Throughout his life Sanchez traveled extensively and especially to the Caribbean islands where he became fascinated with the play of light and shadow on colored forms that became a dominant characteristic of his works. His early works of the 1950’s are stylized and figurative, depicting themes such as portraits of friends and models, views of New York City and tropical landscapes.
In the 1960’s his works became significantly more abstract, though always maintaining a strong sense of naturalism. It is during this decade that his work matured into an individual vision and when he began to develop his well-known paintings of houses and architectural themes. These architectural works stand out for their simplified forms where all superfluous details are eliminated. Stripped down to their essence these structures acquire universal meaning.
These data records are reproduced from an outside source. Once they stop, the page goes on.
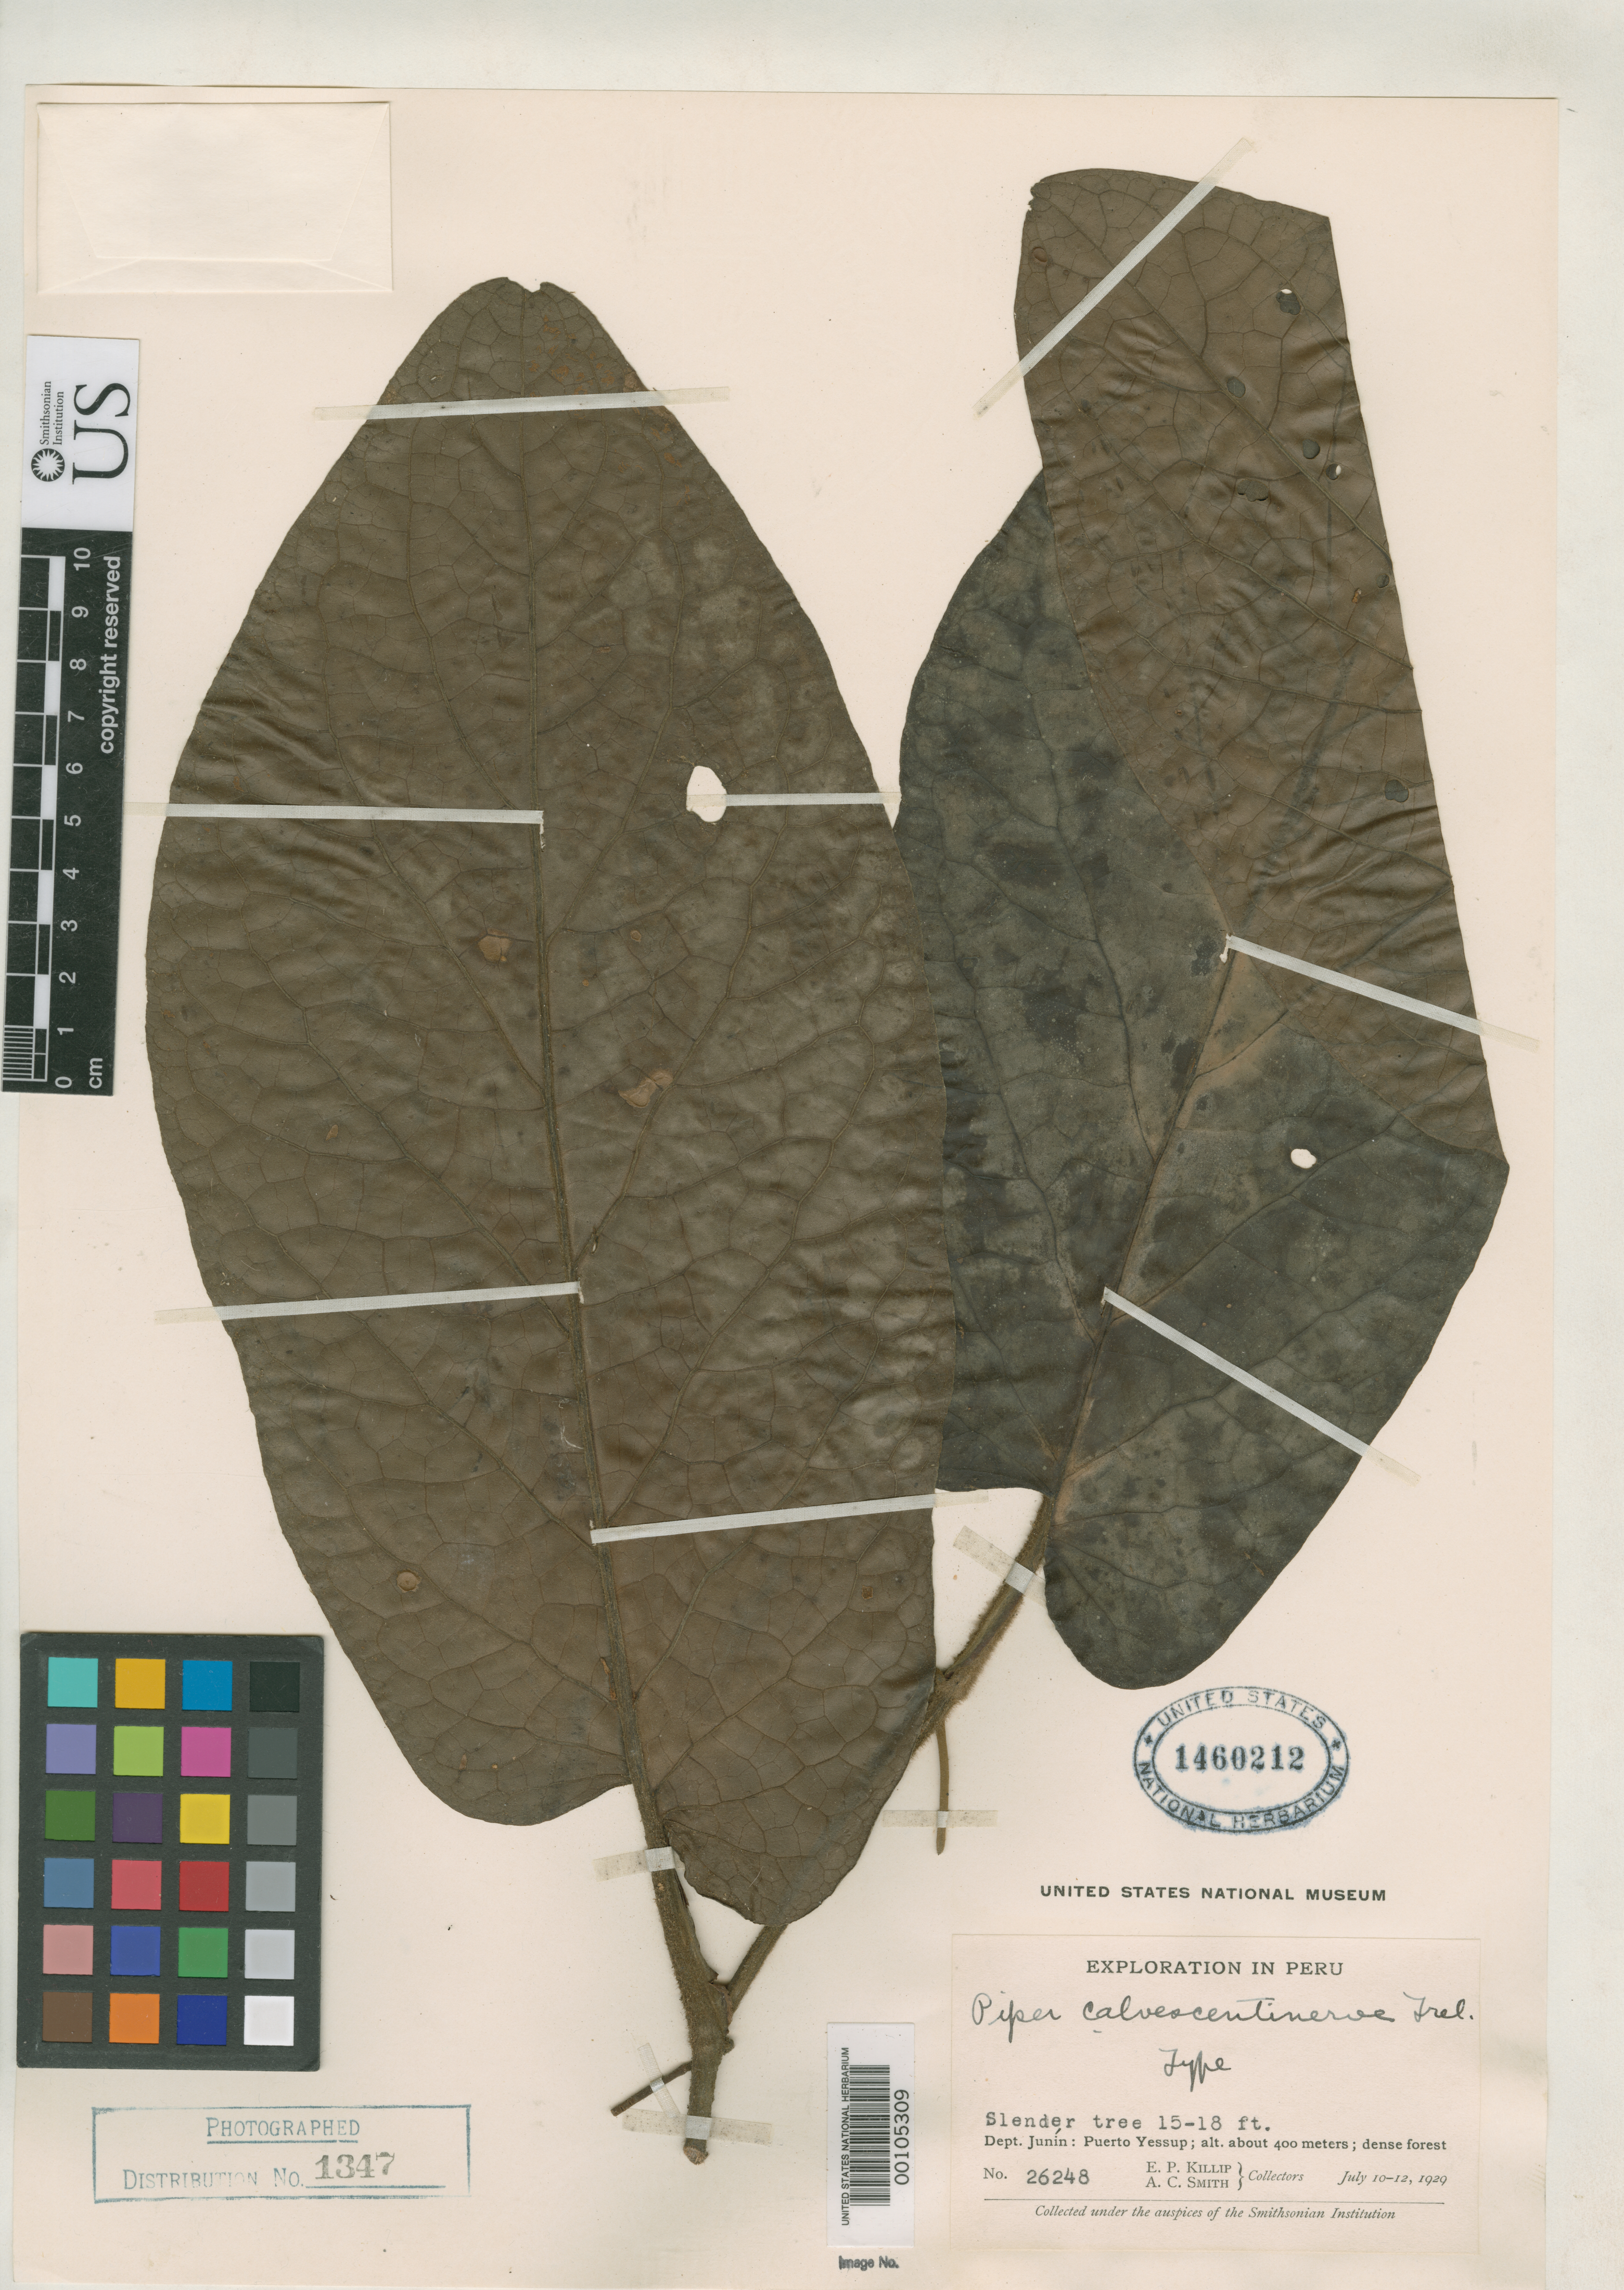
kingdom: Plantae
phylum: Tracheophyta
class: Magnoliopsida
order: Piperales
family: Piperaceae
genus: Piper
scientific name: Piper calvescentinerve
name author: Trel. in J.F. Macbr.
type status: Holotype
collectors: E. P. Killip & A. C. Smith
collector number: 26248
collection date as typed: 10 Jul 1929 to 12 Jul 1929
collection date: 1929-07-10/1929-07-12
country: Peru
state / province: Junín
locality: Puerto Yessup.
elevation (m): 400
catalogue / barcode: US 1460212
Here he captured the effect of light on color making it vibrant. Despite the fact that his buildings are often devoid of visible inhabitants, they hold a strong living presence of their own. Throughout the 1970’s and 1980’s he further explored architectural themes by traveling to countries around the Mediterranean.
An artist with an independent voice and international acclaim, Sanchez has had over sixty solo exhibitions and has been included in numerous group shows in museums and galleries in the United States, Latin America and Europe. His art is well represented in private and public collections including over thirty museums such as the Blanton Museum of Art in Austin, the Museum of Modern Art in New York, the Metropolitan Museum in New York, the Museo de Arte Moderno in Bogotá, the National Gallery of Art in Washington D.C., the National Gallery of Australia in Canberra, and the Philadelphia Museum of Art in Philadelphia.